* Problem details *
The records below must be output exactly, with no images carried over.

* Working data *
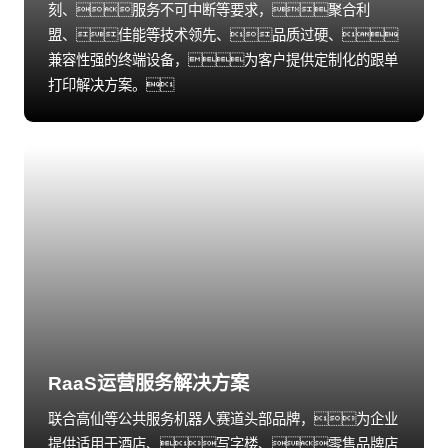
刻、服务不可中断等要求，聚合利
盟、佳能等技术领先、品质过硬、
兼容性强的终端设备，为客户提供定制化的跟单
打印解决方案。
RaaS运营服务解决方案
联合高仙等公共服务机器人赛道头部品牌，为企业
提供适用于酒店、写字楼、零售品牌店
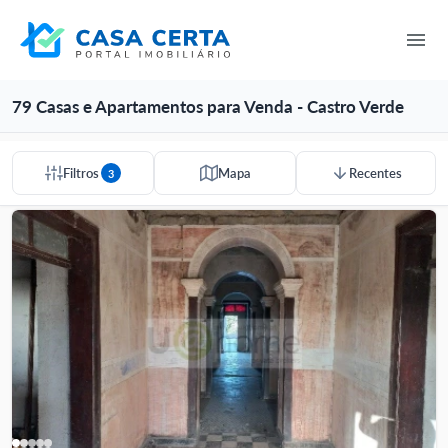
79 Casas e Apartamentos para Venda - Castro Verde
Filtros
Mapa
Recentes
3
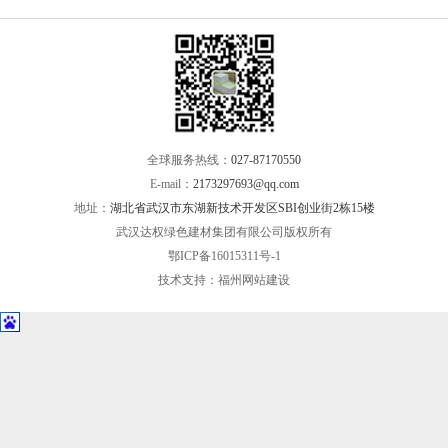
全球服务热线：
027-87170550
E-mail：
2173297693@qq.com
地址：
湖北省武汉市东湖新技术开发区SBI创业街2栋15楼
武汉达权绿色建材集团有限公司版权所有
鄂ICP备16015311号-1
技术支持：
福州网站建设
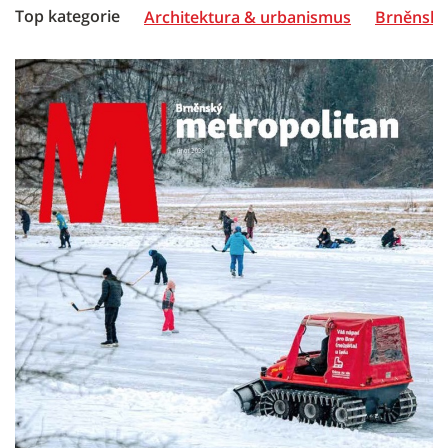
Top kategorie
Architektura & urbanismus
Brněnská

* Exercise output *
刻、服务不可中断等要求，聚合利
盟、佳能等技术领先、品质过硬、
兼容性强的终端设备，为客户提供定制化的跟单
打印解决方案。
RaaS运营服务解决方案
联合高仙等公共服务机器人赛道头部品牌，为企业
提供适用于酒店、写字楼、零售品牌店
79 Casas e Apartamentos para Venda - Castro Verde
Filtros
Mapa
Recentes
3
全球服务热线：
027-87170550
E-mail：
2173297693@qq.com
地址：
湖北省武汉市东湖新技术开发区SBI创业街2栋15楼
武汉达权绿色建材集团有限公司版权所有
鄂ICP备16015311号-1
技术支持：
福州网站建设
Top kategorie
Architektura & urbanismus
Brněnská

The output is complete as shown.